Her first overseas mission with the Red Cross was in 1988 in Bidong, Malaysia, where 10,000 people had fled from Vietnam. She ran a 40-bed hospital and delivered 100 babies in her 10 months on the island. She also got her first experience of tragedy, airlifting out a colleague who had killed themselves.
In the following years, she returned to Wellington several times but was pulled back to conflict zones by her ambition and restlessness. In the early 1990s, she said she decided to give up theatre work in the capital and head to Bosnia because she was "restless as".
Akavi also detailed some brushes with death in her interview with Caughley. In Somalia in the early 1990s, she was providing supplies to a hospital when the top floor was hit by a rocket.
"We had to find somewhere safe and just stay down. There was glass and bullets everywhere."
Her Red Cross bosses had to negotiate with American troops to get her car out of the compound. They were escorted out of the hospital by a helicopter gunship. It was the first conflict which Red Cross had to use armed escorts.

(Stored data entries)
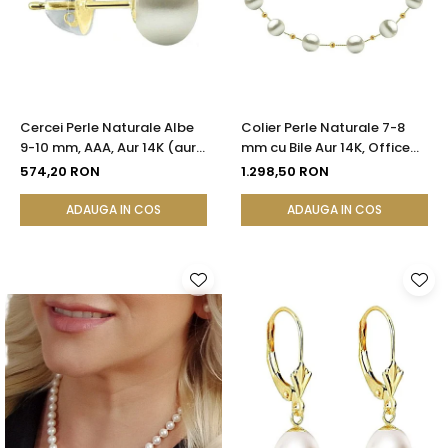
Cercei Perle Naturale Albe
Colier Perle Naturale 7-8
9-10 mm, AAA, Aur 14K (aur
mm cu Bile Aur 14K, Office
585), Tip Șurub cu Fluturași
Elegant | KASKADDA®
574,20 RON
1.298,50 RON
Silicon | KASKADDA®
ADAUGA IN COS
ADAUGA IN COS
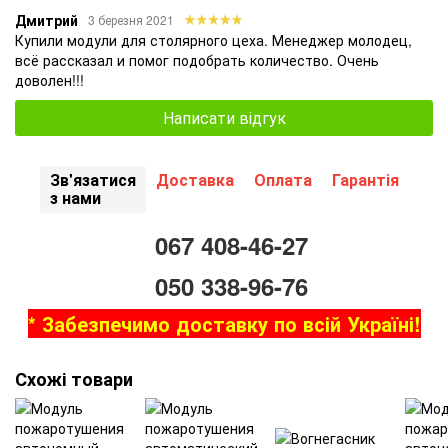
Дмитрий
3 березня 2021
Купили модули для столярного цеха. Менеджер молодец,
всё рассказал и помог подобрать количество. Очень
доволен!!!
Написати відгук
Зв'язатися
Доставка
Оплата
Гарантія
з нами
067 408-46-27
050 338-96-76
* Забезпечимо доставку по всій Україні!
Схожі товари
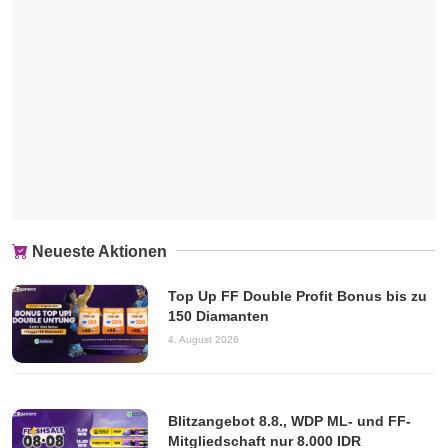
Neueste Aktionen
Top Up FF Double Profit Bonus bis zu
150 Diamanten
4. August 2026
Blitzangebot 8.8., WDP ML- und FF-
Mitgliedschaft nur 8.000 IDR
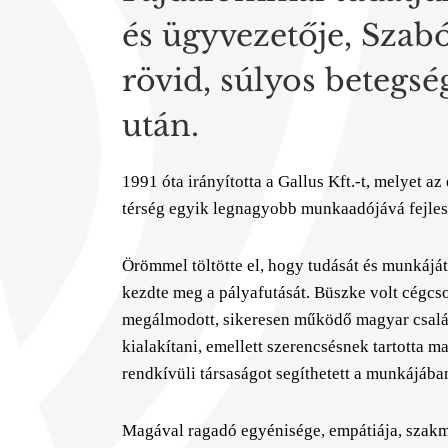
és ügyvezetője, Szab
rövid, súlyos betegsé
után.
1991 óta irányította a Gallus Kft.-t, melyet a
térség egyik legnagyobb munkaadójává fejlesz
Örömmel töltötte el, hogy tudását és munkájá
kezdte meg a pályafutását. Büszke volt cégcso
megálmodott, sikeresen működő magyar család
kialakítani, emellett szerencsésnek tartotta m
rendkívüli társaságot segíthetett a munkájába
Magával ragadó egyénisége, empátiája, szakma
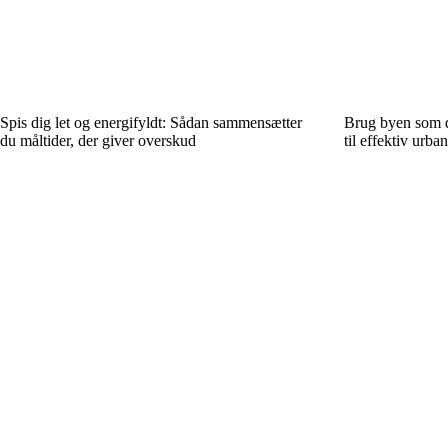
Spis dig let og energifyldt: Sådan sammensætter
Brug byen som d
du måltider, der giver overskud
til effektiv urba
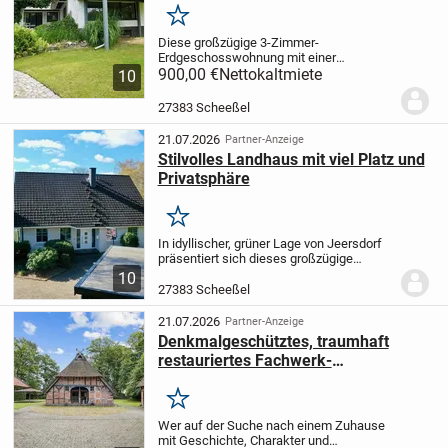
Merken
Diese großzügige 3-Zimmer-
Erdgeschosswohnung mit einer
Wohnfläche von ca. 114 m² überzeugt
900,00 €
Nettokaltmiete
10
durch ihren durchdachten Grundriss, helle
Wohnräume und ein angenehmes
27383 Scheeßel
Wohnambiente.
Bereits beim Betreten...
21.07.2026
Partner-Anzeige
Stilvolles Landhaus mit viel Platz und
Privatsphäre
Merken
In idyllischer, grüner Lage von Jeersdorf
präsentiert sich dieses großzügige
Landhaus mit einer Wohnfläche von ca.
10
195 m². Das Haus überzeugt durch seine
27383 Scheeßel
durchdachte Raumaufteilung,
hochwertige...
21.07.2026
Partner-Anzeige
Denkmalgeschütztes, traumhaft
restauriertes Fachwerk-
Reetdachhaus
Merken
Wer auf der Suche nach einem Zuhause
mit Geschichte, Charakter und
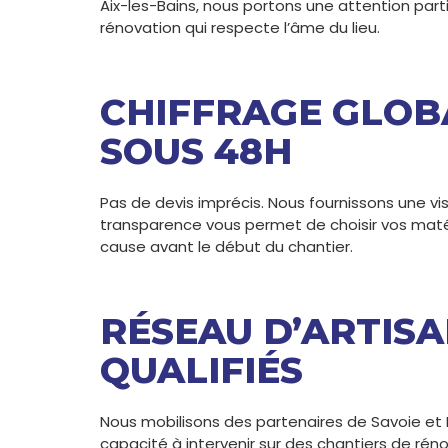
Aix-les-Bains, nous portons une attention part
rénovation qui respecte l’âme du lieu.
CHIFFRAGE GLOBA
SOUS 48H
Pas de devis imprécis. Nous fournissons une v
transparence vous permet de choisir vos maté
cause avant le début du chantier.
RÉSEAU D’ARTIS
QUALIFIÉS
Nous mobilisons des partenaires de Savoie et H
capacité à intervenir sur des chantiers de rén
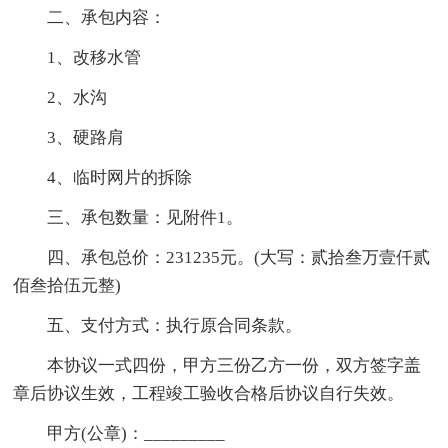
二、承包内容：
1、改移水管
2、水沟
3、硬路肩
4、临时网片的拆除
三、承包数量：见附件1。
四、承包总价：231235元。(大写：贰拾叁万壹仟贰
佰叁拾伍元整)
五、支付方式：执行原合同条款。
本协议一式四份，甲方三份乙方一份，双方签字盖
章后协议生效，工程竣工验收合格后协议自行失效。
甲方(公章)：_________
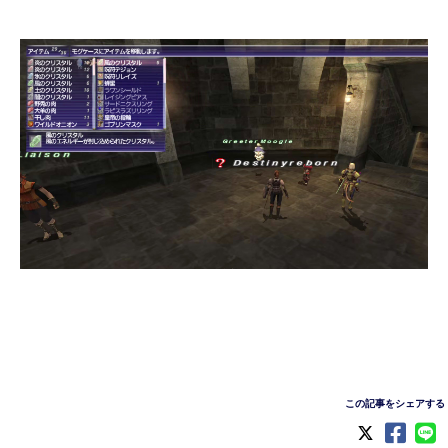
この記事をシェアする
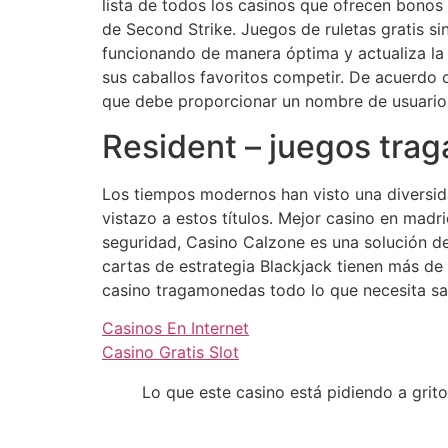
lista de todos los casinos que ofrecen bonos
de Second Strike. Juegos de ruletas gratis si
funcionando de manera óptima y actualiza la 
sus caballos favoritos competir. De acuerdo 
que debe proporcionar un nombre de usuario, 
Resident – juegos tra
Los tiempos modernos han visto una diversi
vistazo a estos títulos. Mejor casino en madr
seguridad, Casino Calzone es una solución de
cartas de estrategia Blackjack tienen más de
casino tragamonedas todo lo que necesita sab
Casinos En Internet
Casino Gratis Slot
Lo que este casino está pidiendo a grito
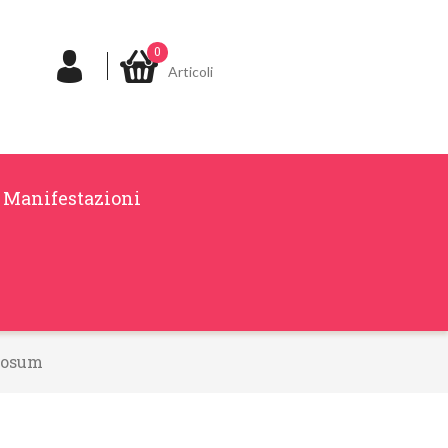
0
Articoli
Manifestazioni
rosum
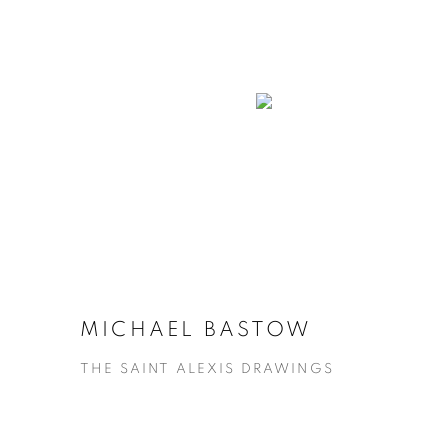
MICHAEL BASTOW
THE SAINT ALEXIS DRAWINGS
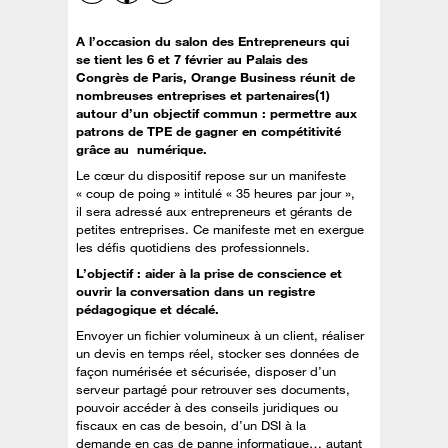
A l’occasion du salon des Entrepreneurs qui
se tient les 6 et 7 février au Palais des
Congrès de Paris, Orange Business réunit de
nombreuses entreprises et partenaires(1)
autour d’un objectif commun : permettre aux
patrons de TPE de gagner en compétitivité
grâce au numérique.
Le cœur du dispositif repose sur un manifeste
« coup de poing » intitulé « 35 heures par jour »,
il sera adressé aux entrepreneurs et gérants de
petites entreprises. Ce manifeste met en exergue
les défis quotidiens des professionnels.
L’objectif : aider à la prise de conscience et
ouvrir la conversation dans un registre
pédagogique et décalé.
Envoyer un fichier volumineux à un client, réaliser
un devis en temps réel, stocker ses données de
façon numérisée et sécurisée, disposer d’un
serveur partagé pour retrouver ses documents,
pouvoir accéder à des conseils juridiques ou
fiscaux en cas de besoin, d’un DSI à la
demande en cas de panne informatique… autant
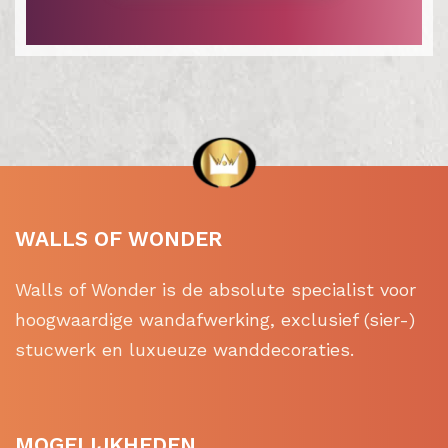
WALLS OF WONDER
Walls of Wonder is de absolute specialist voor
hoogwaardige wandafwerking, exclusief (sier-)
stucwerk en luxueuze wanddecoraties.
MOGELIJKHEDEN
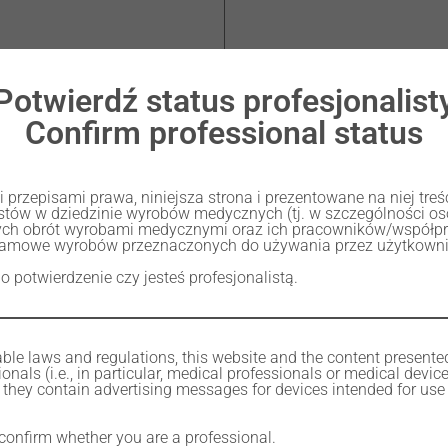
Potwierdź status profesjonalist
MULTICOLOR ANTERIOR –
Confirm professional status
przepisami prawa, niniejsza strona i prezentowane na niej tre
listów w dziedzinie wyrobów medycznych (tj. w szczególności 
ch obrót wyrobami medycznymi oraz ich pracowników/współp
lamowe wyrobów przeznaczonych do używania przez użytkownik
 o potwierdzenie czy jesteś profesjonalistą.
ble laws and regulations, this website and the content presente
onals (i.e., in particular, medical professionals or medical devic
they contain advertising messages for devices intended for use 
 confirm whether you are a professional.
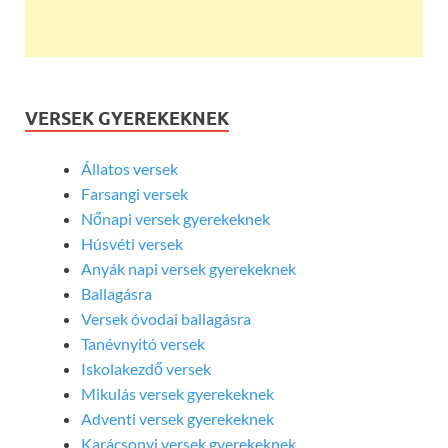
VERSEK GYEREKEKNEK
Állatos versek
Farsangi versek
Nőnapi versek gyerekeknek
Húsvéti versek
Anyák napi versek gyerekeknek
Ballagásra
Versek óvodai ballagásra
Tanévnyitó versek
Iskolakezdő versek
Mikulás versek gyerekeknek
Adventi versek gyerekeknek
Karácsonyi versek gyerekeknek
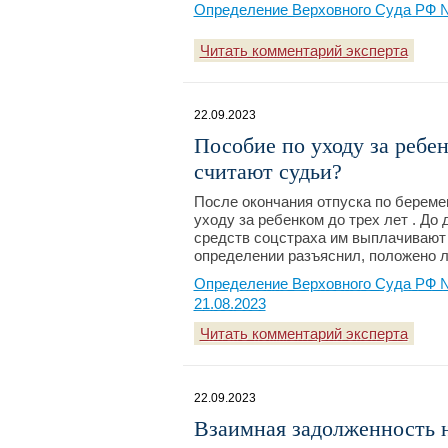
Определение Верховного Суда РФ №
Читать комментарий эксперта
22.09.2023
Пособие по уходу за ребе
считают судьи?
После окончания отпуска по береме
уходу за ребенком до трех лет . До
средств соцстраха им выплачивают 
определении разъяснил, положено л
Определение Верховного Суда РФ №
21.08.2023
Читать комментарий эксперта
22.09.2023
Взаимная задолженность 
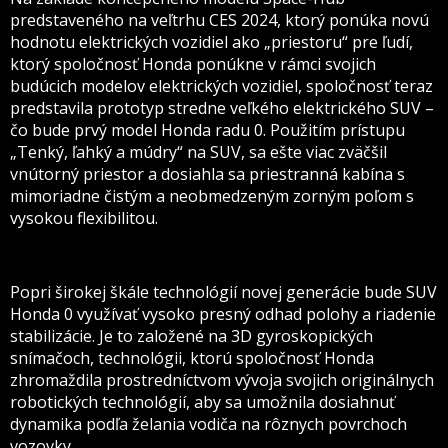
predstaveného na veľtrhu CES 2024, ktorý ponúka novú
hodnotu elektrických vozidiel ako „priestoru“ pre ľudí,
ktorý spoločnosť Honda ponúkne v rámci svojich
budúcich modelov elektrických vozidiel, spoločnosť teraz
predstavila prototyp stredne veľkého elektrického SUV –
čo bude prvý model Honda radu 0. Použitím prístupu
„Tenký, ľahký a múdry“ na SUV, sa ešte viac zväčšil
vnútorný priestor a dosiahla sa priestranná kabína s
mimoriadne čistým a neobmedzeným zorným poľom s
vysokou flexibilitou.
Popri širokej škále technológií novej generácie bude SUV
Honda 0 využívať vysoko presný odhad polohy a riadenie
stabilizácie. Je to založené na 3D gyroskopických
snímačoch, technológii, ktorú spoločnosť Honda
zhromaždila prostredníctvom vývoja svojich originálnych
robotických technológií, aby sa umožnila dosiahnuť
dynamika podľa želania vodiča na rôznych povrchoch
vozovky.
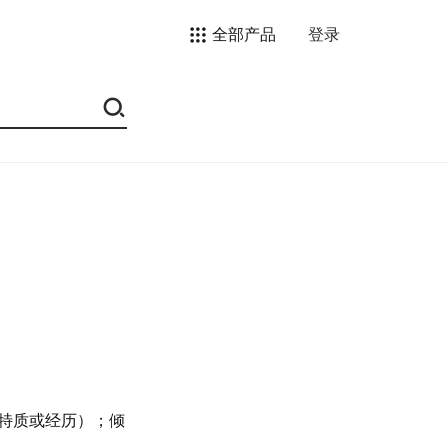
全部产品
登录
特质或经历）；倾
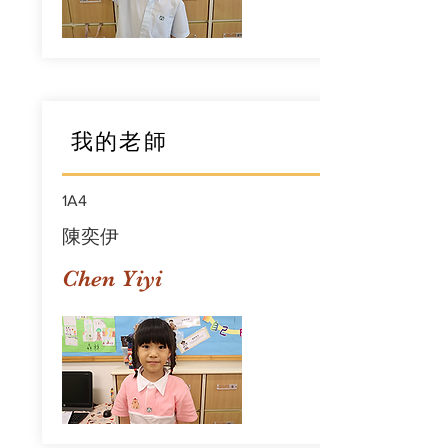
我的老師
1A4
陳奕伊
Chen Yiyi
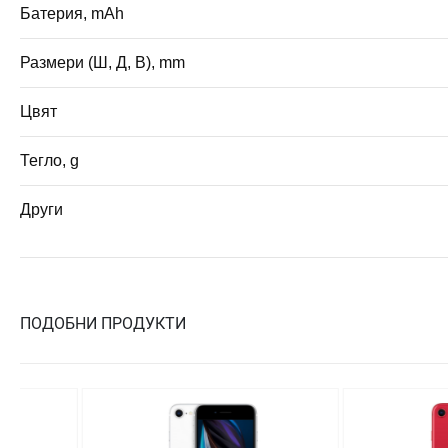
Батерия, mAh
Размери (Ш, Д, В), mm
Цвят
Тегло, g
Други
ПОДОБНИ ПРОДУКТИ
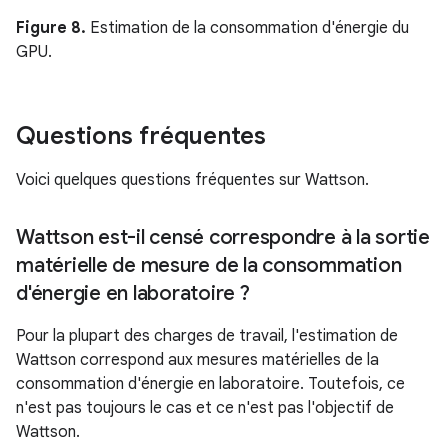
Figure 8.
Estimation de la consommation d'énergie du
GPU.
Questions fréquentes
Voici quelques questions fréquentes sur Wattson.
Wattson est-il censé correspondre à la sortie
matérielle de mesure de la consommation
d'énergie en laboratoire ?
Pour la plupart des charges de travail, l'estimation de
Wattson correspond aux mesures matérielles de la
consommation d'énergie en laboratoire. Toutefois, ce
n'est pas toujours le cas et ce n'est pas l'objectif de
Wattson.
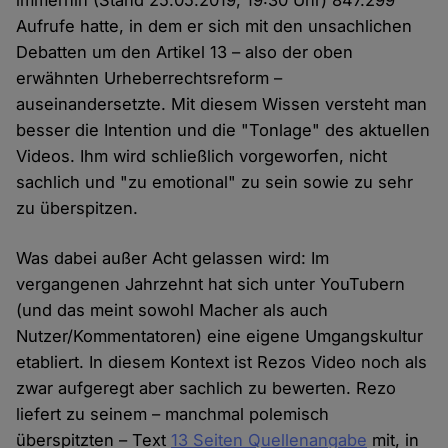
immerhin (Stand 25.05.2019, 19:30 Uhr) 847.299
Aufrufe hatte, in dem er sich mit den unsachlichen
Debatten um den Artikel 13 – also der oben
erwähnten Urheberrechtsreform –
auseinandersetzte. Mit diesem Wissen versteht man
besser die Intention und die "Tonlage" des aktuellen
Videos. Ihm wird schließlich vorgeworfen, nicht
sachlich und "zu emotional" zu sein sowie zu sehr
zu überspitzen.
Was dabei außer Acht gelassen wird: Im
vergangenen Jahrzehnt hat sich unter YouTubern
(und das meint sowohl Macher als auch
Nutzer/Kommentatoren) eine eigene Umgangskultur
etabliert. In diesem Kontext ist Rezos Video noch als
zwar aufgeregt aber sachlich zu bewerten. Rezo
liefert zu seinem – manchmal polemisch
überspitzten – Text
13 Seiten Quellenangabe
mit, in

EXERCISES TO COMPLETE:
- a) According to the passage about Akavi's Red Cross work, how many babies did she deliver during her 10 months on Bidong?
- b) Resume the passage about Akavi's Red Cross work, picking up right after its final sentence.
The rows have no connection to the passage about Akavi's Red Cross work.

ACTIVITY ANSWERS:
- a) She delivered 100 babies.

- b)
In Chechyna, she once expected to be killed by a family who was furious at her attempts to remove their paraplegic relative from the hospital. It was a place where "domestic violence with a gun was pretty normal", she said.
She later survived an attack on the Red Cross Hospital in Chechyna by insurgents who killed six people, including New Zealander Sheryl Thayer.
In all, Akavi has completed 17 missions for the Red Cross, many in the world's most troubled spots.
She was awarded the Florence Nightingale medal in 1999 - the highest honour for nurses. Her parents were thrilled by the award and to meet the Governor General, she told Caughley .
"Both my parents were extremely happy. For me that was wonderful. That medal gave my parents one of the best days of their lives. So I thought, this medal I am happy to get just for that."